« Kleines Magazin » #1
Plot: a collection of songs by recording artists that are dead, with some rants about how this fact can affect your hearing and boost the imagination.
this one is called "death appeal" and is about how music sounds much better when you know the musician is dead, it gives you some kind of a warranty that the product is solid and will last forever
a morbid way to hear things
it might be a morbid way to hear things… but music is best to be heard when you know that the person that you're hearing is already dead… they become instant classics… when John Lennon got shot i was fifteen years old, i really hated John Lennon at the time and i still do, but a compulsive impulse immediately made me buy the single that was out at the time,ironically called "just like starting over" i felt sorry for him, i don't even know why since he wasn't even gonna make any money from my purchase, maybe i did it for yoko, but maybe yoko did him… you could argue that a lot of musicians would be better off dead these days, but that's beside the point, my theory is that death can turn shit into gold.
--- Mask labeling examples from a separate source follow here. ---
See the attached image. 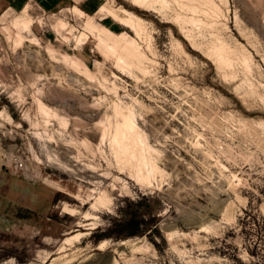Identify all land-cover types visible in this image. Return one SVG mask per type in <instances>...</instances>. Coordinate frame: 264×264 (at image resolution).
I'll list each match as a JSON object with an SVG mask.
<instances>
[{
  "label": "rangeland",
  "instance_id": "obj_1",
  "mask_svg": "<svg viewBox=\"0 0 264 264\" xmlns=\"http://www.w3.org/2000/svg\"><path fill=\"white\" fill-rule=\"evenodd\" d=\"M119 4L0 9V264H264V0Z\"/></svg>",
  "mask_w": 264,
  "mask_h": 264
},
{
  "label": "bare ground",
  "instance_id": "obj_2",
  "mask_svg": "<svg viewBox=\"0 0 264 264\" xmlns=\"http://www.w3.org/2000/svg\"><path fill=\"white\" fill-rule=\"evenodd\" d=\"M129 1H130V3L133 6L144 8V9L153 10L155 8V4L159 3L162 6L164 4L165 0H129ZM114 2H115V0H110L111 4L103 5L101 7V9H104V11L106 10L108 16H110L117 23H119V24L123 25L124 27H127V28H129L131 30H134L137 33H139L141 31L140 25H141L142 22L145 21V18L142 17L141 15L131 11L130 9L126 8L125 6H123L121 4L117 5L114 8V6H113ZM74 7L80 10V8H78L76 5H74ZM80 11H82V10H80ZM15 24H17V26L20 28V31H28V30H30V25L32 24V19L27 15V17L23 18L22 20L16 21ZM101 27L104 30L105 36L99 35L98 39H99V41L101 43L105 44L104 46H107L108 48L114 50V49H117V47H115V44L109 43V39H116L117 41L120 42V46L119 47L122 49L121 51L124 52V55H125V56H121V57L118 56V57H120L119 59H120L121 63L129 66V65H132L134 63V62L131 61L133 58H135V57L136 58L137 57H143V54L138 51V48H137L136 44H134L133 41H128V40L125 39V37H126L125 33L115 34L111 30H109L108 28L103 27V26H101ZM184 36H185V34H184ZM176 39L179 42V44L182 47V49L185 51V53L190 54L184 48V46L182 45V41L179 38H177V37H176ZM222 48L225 51V48L223 46H222ZM223 52L222 53L220 52V54L224 55ZM63 56H66L64 58H69L70 57L69 59H71L73 61H76L75 60L76 58H74L73 56H69V57H67V55H63ZM220 56H222V55H219V57ZM222 59H224V58H222ZM225 61H226L225 59H224L223 62H221V60H220L221 63H224ZM217 63H219V62H217ZM42 111H43L44 114H48V110L42 108ZM120 113H121V111L119 112V114ZM1 114H2V112H0V115ZM263 121H264V119H263ZM121 125H122V130H123V132L125 134H127V135L132 134L133 131L135 130V126H136V119H135L134 112L130 111L127 114H123L122 115V124ZM45 183L47 185H49L50 187H53V188H55L57 190H61L62 189V186L59 183V181H57L55 179L47 178ZM106 196L107 195H105L104 193H101L97 197L93 198L94 200L91 202V208L93 210H98L99 207H101L103 205H106L107 202H111L110 199H109V201L106 202V200H108L107 199L108 196L107 197ZM75 198L79 199L80 196L76 195ZM63 211L66 212V213H70L72 215H75L79 210L77 208H75V207H72L69 203L65 202V204L63 206ZM83 218H85L87 220H89V219L91 220V219L94 218V214L91 213V212H84ZM79 235H80V233H75V234L67 236L64 239V243H70L72 241V239L77 238ZM128 241H129V239L122 240V241H120V245L127 244ZM103 242L104 241L99 243L98 247H101Z\"/></svg>",
  "mask_w": 264,
  "mask_h": 264
},
{
  "label": "crops",
  "instance_id": "obj_3",
  "mask_svg": "<svg viewBox=\"0 0 264 264\" xmlns=\"http://www.w3.org/2000/svg\"><path fill=\"white\" fill-rule=\"evenodd\" d=\"M27 1L31 0H0V9H15L24 7ZM39 7L47 10L66 8L67 6L77 5L82 11L88 14H95L104 0H32Z\"/></svg>",
  "mask_w": 264,
  "mask_h": 264
},
{
  "label": "trees",
  "instance_id": "obj_4",
  "mask_svg": "<svg viewBox=\"0 0 264 264\" xmlns=\"http://www.w3.org/2000/svg\"><path fill=\"white\" fill-rule=\"evenodd\" d=\"M118 1H121V0H118ZM125 6L128 7V8H130V9H132V10H135V11H136L138 14H140V15H143V16L145 15V13H142V12L138 11L135 7L128 6V5H126V4H125ZM188 49H189V48H188ZM189 50H190V49H189ZM132 221H135V220H134V219H133V220L131 219V222H132ZM135 223L138 225L137 222H135ZM137 233H140V230H139V229H137V230H131L129 234L134 235V234H137Z\"/></svg>",
  "mask_w": 264,
  "mask_h": 264
},
{
  "label": "built area",
  "instance_id": "obj_5",
  "mask_svg": "<svg viewBox=\"0 0 264 264\" xmlns=\"http://www.w3.org/2000/svg\"><path fill=\"white\" fill-rule=\"evenodd\" d=\"M26 168V165H25V163L24 162H22L21 160H17L16 162H15V169L16 170H24Z\"/></svg>",
  "mask_w": 264,
  "mask_h": 264
}]
</instances>
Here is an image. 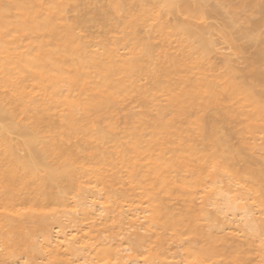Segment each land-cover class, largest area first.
<instances>
[{"label":"rangeland","instance_id":"1","mask_svg":"<svg viewBox=\"0 0 264 264\" xmlns=\"http://www.w3.org/2000/svg\"><path fill=\"white\" fill-rule=\"evenodd\" d=\"M150 1L56 0L63 5L56 22L61 28L72 27L76 42L87 56L99 57L112 50L121 59H128L132 57L131 45L123 44L122 40L129 33L125 26L129 15L126 11H115L112 5L129 3L132 12L138 15L143 11V3ZM47 2L42 0L40 4L43 15ZM206 9L210 15L202 19L188 18L182 12L170 14L165 20L166 27L170 30L189 21L194 30H205L204 35L213 47L203 61V65L210 67L209 75H222L228 66L237 72L248 71L249 60L264 48V15L261 12L264 0H208ZM158 24L159 20L149 21L136 28L137 37L153 46L156 67L165 60L183 59L192 54L185 36L161 32L157 30ZM250 30H254L255 44L245 35ZM40 37L50 39L48 32ZM37 38V33H14L10 40L15 42L19 52H26L36 47ZM143 61L147 58L143 57ZM16 82L21 85L20 91L0 84V103L4 109L0 127L5 130V136L21 157H28L26 141L32 135L40 133L46 141L35 142L34 147L41 151L48 150L50 142L47 141L52 140L73 156L77 182L74 185L63 182L44 195L33 187L9 190L0 186V264H187L190 261L187 248L204 243V238L187 233L186 228L179 234L173 225L190 217H199L205 228L213 227V233L219 238L227 236L226 243L221 238L223 243L219 241L218 246L239 247L248 254L249 264H264V207L249 179L235 173L246 165L264 172V115L254 120L256 130L253 131L247 129L249 120L245 116L230 117L225 110L215 107L201 112L208 126H216L219 135L230 140L229 163L234 171L224 169L214 181L209 179L202 187L184 194L176 188L162 190L147 159L142 158V165L137 166L136 179L130 175L131 166L120 165L123 149L132 142L129 120L135 114L147 115L148 119H156L161 113L172 117L169 94L157 91L148 102L139 94L127 95L120 98L114 111L95 116L86 112L83 105L89 101L96 80H89L80 87H72L67 80H62L55 88L51 83L41 84L30 75L20 74ZM140 83L144 87L154 86L152 75L142 73ZM226 105L235 104L227 101ZM25 106L36 109L23 110ZM70 116L79 124L87 125L93 135L86 137L70 128L67 120ZM106 120L114 124V140H99L95 136L99 129L106 127ZM134 120L139 123L138 118ZM191 120V123H187V118L183 120L184 126L190 129L189 142L185 143L195 154L186 160L185 170L175 168L167 173L177 185L201 156L211 153L208 142L199 133L196 118L192 116ZM139 133L143 146L149 142L155 146L149 129L140 128ZM180 144L174 137L169 146ZM4 148L0 142V150ZM96 151L108 152L114 163L102 161L95 156ZM60 162L61 156L50 152L47 164L58 167ZM158 191L156 203L165 210L159 216L152 197ZM224 195L235 202V209L218 213L217 208L228 202ZM211 199L215 205L206 204ZM98 208L104 211L96 212ZM204 209L213 213L214 218L202 217L200 210ZM156 217L159 222L154 224ZM236 219L240 224L248 221L255 231L247 225L242 232L232 233L227 225ZM65 232L78 242L76 247L83 246L85 250L75 253L66 247H56L57 237ZM107 248L113 254L102 256L101 252ZM153 254L151 263L149 256ZM86 257H93L94 261H87ZM204 264L230 262L217 257Z\"/></svg>","mask_w":264,"mask_h":264},{"label":"bare ground","instance_id":"2","mask_svg":"<svg viewBox=\"0 0 264 264\" xmlns=\"http://www.w3.org/2000/svg\"><path fill=\"white\" fill-rule=\"evenodd\" d=\"M41 1L0 0V84L13 86L15 90L20 91L21 85L16 82L20 74L30 75L41 84L51 83L55 88L62 80H67L72 87H80L89 80H96V87L89 101L83 105L86 112H92L95 116L114 111L120 98L124 96L139 94L145 102H148L155 92H166L171 99L173 116L169 118L161 113L156 119H148L147 115L135 114L128 123L131 146L123 149L120 165L131 166L130 175L136 179L137 166L142 165L140 163L142 158L147 159L150 171L162 190L173 191L176 188L184 194H190L193 189L202 187L209 179L214 181L213 179L219 177L224 169L233 170L229 163L230 140L221 137L216 126H208L204 118H201V112L215 107L225 110L230 117L245 116L249 120L247 129L256 130L254 120L264 115V48H260L249 60L248 71L237 72L232 66H228L224 74L211 76L208 74L210 67L203 65L205 57L213 50L212 43L204 35L205 30H194L189 21L176 25L170 30L165 24L168 15L178 12H182L188 18L202 19L209 16L210 12L206 9L208 0H151L143 3V11L138 15L132 12V5L129 3L116 2L112 5L115 11H126L129 15V19L125 22L129 33L122 43L131 45L132 57L121 59L112 50H107L99 57H89L76 42L77 38L72 27L61 28L56 22V17L63 11V5L56 0H48L46 13L43 15L40 11ZM261 12L264 15V10ZM158 20L160 24L156 26L157 30L185 36L186 46L192 49V54H188L183 59L165 60L162 65L156 67L153 46L137 37L136 28L149 21ZM255 26H258V23ZM44 32L49 33L50 39L40 37ZM14 33H37L36 47L26 52H19L15 42L10 40ZM253 33L254 30H250L245 32V35L255 44ZM143 57H146L147 61H143ZM144 72L152 75L154 86L141 85L140 76ZM227 101H233L235 105L229 107L226 105ZM35 109V106L23 107V110ZM3 111L0 103V119H3ZM192 116L196 118L199 133L208 142L211 153L201 156L190 173L181 177L180 185H177L167 173L175 168L185 170L188 166L186 160L191 159L195 154L185 143L189 142L190 129L183 123L185 118L187 123H191ZM134 118H138V124ZM67 120L69 127L83 136L93 135L87 125L79 124L74 117L70 116ZM113 128V122L106 120V127L98 130L95 134L96 138L114 140ZM140 128L149 129L155 146L150 142L143 146ZM174 137L181 142L178 147L169 146ZM39 141L46 142L40 133L32 135L26 141L29 145L28 157H21L11 145L10 139L5 136V130L0 127V142L5 145L4 150H0V186L3 185L9 190L33 187L44 195L49 189L63 182H68L70 185L77 182L73 156L52 140L47 141L50 142L48 150H38L34 144ZM49 151L61 156L58 167L47 164ZM95 156L100 157L102 161L114 163L112 155L108 152L96 151ZM235 173L249 179L258 194L260 204L264 207V172L258 167L246 165L242 171ZM159 194L160 191L152 194L157 216L165 213L163 207L156 203ZM224 197L228 202L223 207L217 208L218 213L235 209V202L231 201L228 195ZM93 204L91 202V206ZM206 204L216 203L211 199ZM95 211L102 213L104 210L98 208ZM200 213L207 219L214 218V214L208 213L205 209L200 210ZM158 222L156 217L153 223ZM247 225L255 231L251 223L245 221L240 224L238 219L233 220L227 227L232 233H240ZM225 226L224 224V230ZM183 228H186L189 234L204 238V243L187 248V256L190 260L187 264H204L207 260L217 257L225 258L230 264H249V258L246 256L248 254L239 247L228 249L219 245L220 248L219 241L221 243L224 239L223 242L226 243L227 236L219 238L213 233V227L205 228L201 225L199 217H190L183 223L178 222L173 225V229L179 234ZM55 243L56 247H66L75 250V253L85 250L83 246L76 247L78 242L73 241L66 232L59 235ZM101 254L111 255L113 252L107 248ZM154 257V254L149 256L151 263ZM87 261L94 259L88 257Z\"/></svg>","mask_w":264,"mask_h":264}]
</instances>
A slightly more recent example should be Joey, Dee Dee and Johnny Ramone. i really used to love the ramones around the time john lennon got shot, but in recent years i just held them responsible for all the melodic pop-punk-grunge shit that's been flooding the charts, but when Joey died, man, i listened to all the old stuff over and over, reading and watching anything i could find about them, when dee dee died i even started listening to later stuff, solo albums…unobjectively, just because they were dead… or as long as they are dead… would i burn their records if i found out they weren't… probably.
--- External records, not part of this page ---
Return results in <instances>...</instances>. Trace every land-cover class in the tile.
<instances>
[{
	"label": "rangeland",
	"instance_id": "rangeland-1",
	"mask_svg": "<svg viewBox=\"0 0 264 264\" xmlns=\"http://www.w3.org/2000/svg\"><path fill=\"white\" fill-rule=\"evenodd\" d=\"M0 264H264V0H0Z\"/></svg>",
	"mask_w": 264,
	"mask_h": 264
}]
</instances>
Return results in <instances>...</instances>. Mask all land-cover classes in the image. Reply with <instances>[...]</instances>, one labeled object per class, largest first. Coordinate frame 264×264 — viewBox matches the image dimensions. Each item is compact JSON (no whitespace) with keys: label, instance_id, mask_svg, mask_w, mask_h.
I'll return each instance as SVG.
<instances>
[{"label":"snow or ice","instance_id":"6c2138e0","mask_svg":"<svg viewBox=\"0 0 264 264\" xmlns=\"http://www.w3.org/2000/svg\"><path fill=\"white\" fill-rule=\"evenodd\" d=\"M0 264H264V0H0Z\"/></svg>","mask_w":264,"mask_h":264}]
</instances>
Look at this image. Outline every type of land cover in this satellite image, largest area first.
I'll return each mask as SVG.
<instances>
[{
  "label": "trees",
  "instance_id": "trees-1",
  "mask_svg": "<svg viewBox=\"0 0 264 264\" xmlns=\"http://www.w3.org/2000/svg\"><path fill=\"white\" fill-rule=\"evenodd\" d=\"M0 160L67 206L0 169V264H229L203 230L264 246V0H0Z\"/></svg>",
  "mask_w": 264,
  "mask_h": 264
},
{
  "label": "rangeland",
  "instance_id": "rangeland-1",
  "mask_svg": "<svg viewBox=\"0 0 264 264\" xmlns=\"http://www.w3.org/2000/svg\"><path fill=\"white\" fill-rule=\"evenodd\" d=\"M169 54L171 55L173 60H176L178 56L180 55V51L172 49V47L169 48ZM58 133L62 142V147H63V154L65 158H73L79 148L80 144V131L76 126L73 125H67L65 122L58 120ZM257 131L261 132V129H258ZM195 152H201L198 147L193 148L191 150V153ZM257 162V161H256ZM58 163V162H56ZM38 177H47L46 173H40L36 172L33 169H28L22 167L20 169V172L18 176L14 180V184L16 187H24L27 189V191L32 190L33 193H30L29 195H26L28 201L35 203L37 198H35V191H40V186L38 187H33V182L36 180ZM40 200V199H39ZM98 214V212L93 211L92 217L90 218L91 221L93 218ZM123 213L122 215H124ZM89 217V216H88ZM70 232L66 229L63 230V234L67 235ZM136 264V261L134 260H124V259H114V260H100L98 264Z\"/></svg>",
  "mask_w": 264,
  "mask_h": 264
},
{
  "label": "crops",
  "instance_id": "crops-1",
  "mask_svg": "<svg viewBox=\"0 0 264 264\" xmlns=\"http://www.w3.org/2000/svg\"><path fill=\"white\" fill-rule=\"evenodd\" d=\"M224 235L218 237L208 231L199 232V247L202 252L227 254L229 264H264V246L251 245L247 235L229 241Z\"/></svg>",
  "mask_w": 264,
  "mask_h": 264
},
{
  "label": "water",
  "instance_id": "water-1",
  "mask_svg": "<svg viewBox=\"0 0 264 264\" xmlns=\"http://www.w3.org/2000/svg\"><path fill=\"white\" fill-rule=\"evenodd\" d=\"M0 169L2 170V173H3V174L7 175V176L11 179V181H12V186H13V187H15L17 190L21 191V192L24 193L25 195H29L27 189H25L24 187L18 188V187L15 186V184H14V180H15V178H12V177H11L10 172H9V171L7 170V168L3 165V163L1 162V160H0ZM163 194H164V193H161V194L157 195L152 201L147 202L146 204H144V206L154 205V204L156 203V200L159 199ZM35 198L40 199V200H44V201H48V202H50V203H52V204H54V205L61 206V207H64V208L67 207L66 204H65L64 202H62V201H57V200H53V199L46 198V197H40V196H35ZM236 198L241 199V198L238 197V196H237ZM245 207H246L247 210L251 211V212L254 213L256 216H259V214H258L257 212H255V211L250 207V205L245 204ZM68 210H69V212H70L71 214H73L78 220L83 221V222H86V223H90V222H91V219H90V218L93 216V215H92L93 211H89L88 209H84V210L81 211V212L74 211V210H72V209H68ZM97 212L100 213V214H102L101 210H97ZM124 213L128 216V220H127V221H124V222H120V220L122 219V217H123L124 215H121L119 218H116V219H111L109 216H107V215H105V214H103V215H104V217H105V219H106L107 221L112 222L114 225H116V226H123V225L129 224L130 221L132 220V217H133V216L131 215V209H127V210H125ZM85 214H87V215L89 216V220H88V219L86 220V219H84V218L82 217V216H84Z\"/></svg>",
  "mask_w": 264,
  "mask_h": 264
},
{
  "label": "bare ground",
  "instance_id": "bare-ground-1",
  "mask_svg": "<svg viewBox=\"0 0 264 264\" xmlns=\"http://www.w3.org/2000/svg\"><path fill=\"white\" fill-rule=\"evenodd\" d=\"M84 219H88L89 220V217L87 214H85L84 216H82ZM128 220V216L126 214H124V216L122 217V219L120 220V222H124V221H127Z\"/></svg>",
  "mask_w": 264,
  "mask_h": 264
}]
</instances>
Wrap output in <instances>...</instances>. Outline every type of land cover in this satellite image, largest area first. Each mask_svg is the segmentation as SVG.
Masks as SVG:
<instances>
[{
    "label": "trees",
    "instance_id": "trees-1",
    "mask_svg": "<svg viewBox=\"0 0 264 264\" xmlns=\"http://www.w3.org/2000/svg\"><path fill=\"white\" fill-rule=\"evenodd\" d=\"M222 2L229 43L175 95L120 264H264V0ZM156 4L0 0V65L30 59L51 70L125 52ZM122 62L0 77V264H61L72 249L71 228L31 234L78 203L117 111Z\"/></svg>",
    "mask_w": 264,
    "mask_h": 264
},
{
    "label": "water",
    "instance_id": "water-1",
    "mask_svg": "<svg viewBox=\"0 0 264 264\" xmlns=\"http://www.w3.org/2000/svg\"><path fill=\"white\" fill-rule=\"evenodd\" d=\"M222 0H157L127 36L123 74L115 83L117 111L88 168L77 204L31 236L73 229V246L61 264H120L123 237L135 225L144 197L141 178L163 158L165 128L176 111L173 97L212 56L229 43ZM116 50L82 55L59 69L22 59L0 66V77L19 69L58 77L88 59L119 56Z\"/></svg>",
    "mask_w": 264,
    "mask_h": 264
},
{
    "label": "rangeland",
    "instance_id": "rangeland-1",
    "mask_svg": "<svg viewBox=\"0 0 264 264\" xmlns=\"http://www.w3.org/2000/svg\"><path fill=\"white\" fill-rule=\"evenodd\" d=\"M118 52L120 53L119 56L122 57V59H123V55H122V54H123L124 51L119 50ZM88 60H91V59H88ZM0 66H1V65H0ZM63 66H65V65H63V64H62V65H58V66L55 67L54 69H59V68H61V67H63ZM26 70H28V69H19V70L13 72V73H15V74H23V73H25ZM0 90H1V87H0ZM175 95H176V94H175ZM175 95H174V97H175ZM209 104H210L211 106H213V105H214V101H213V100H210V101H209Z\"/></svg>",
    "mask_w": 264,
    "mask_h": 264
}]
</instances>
Same for Johnny T., Jeffery Lee, Otis R., Marc B., Jimi H., Elvis P.,Serge G. … So it seems, that the fact that these people don't exist anymore, is very appealing for human beings who, if you push the right buttons can be deeply enclined to necromantic excentricities, that the gap that's been left can be filled with mythological rock'n'roll fantasies, "what if"'s and "how about"'s, when the time has come to sacrify the sacred… while the rock stars who ceased to exist survive through our memories of what we've been made to thing that they were… in the jazz realm of the dead… people like trane and bird have total death appeal… someone like ra went as far to pretend he wouldn't die because he wasn't even born…miles always made music as if it was from beyond… let's look at the story of johnny ace, who "accidentaly" shot himself while playing russian roulette backstage one xmas eve… that kind of information at hand… definitely will influence your sense of hearing… and when i heard about how roy orbison, the big O, lost his wife one year and the next his two kids burned in his house while he was playing a show, it gave "in dreams" a meaning, so much creepier than it's rendition in blue velvet.
Ghazi Barakat
The son of a member of the Palestinian Liberation Organisation, Barakat was born in Germany but spent time living in the Middle East. As a child, he attended Communist summer camps behind the Iron Curtain and weapon training sessions in Palestine, learning how to fire a gun before he learnt how to hold a microphone. His weapon became the art of rock-n-roll. Barakat is a free radical. He robs and steals, rapes and pillages from cultural history to create an inspired pop art collage.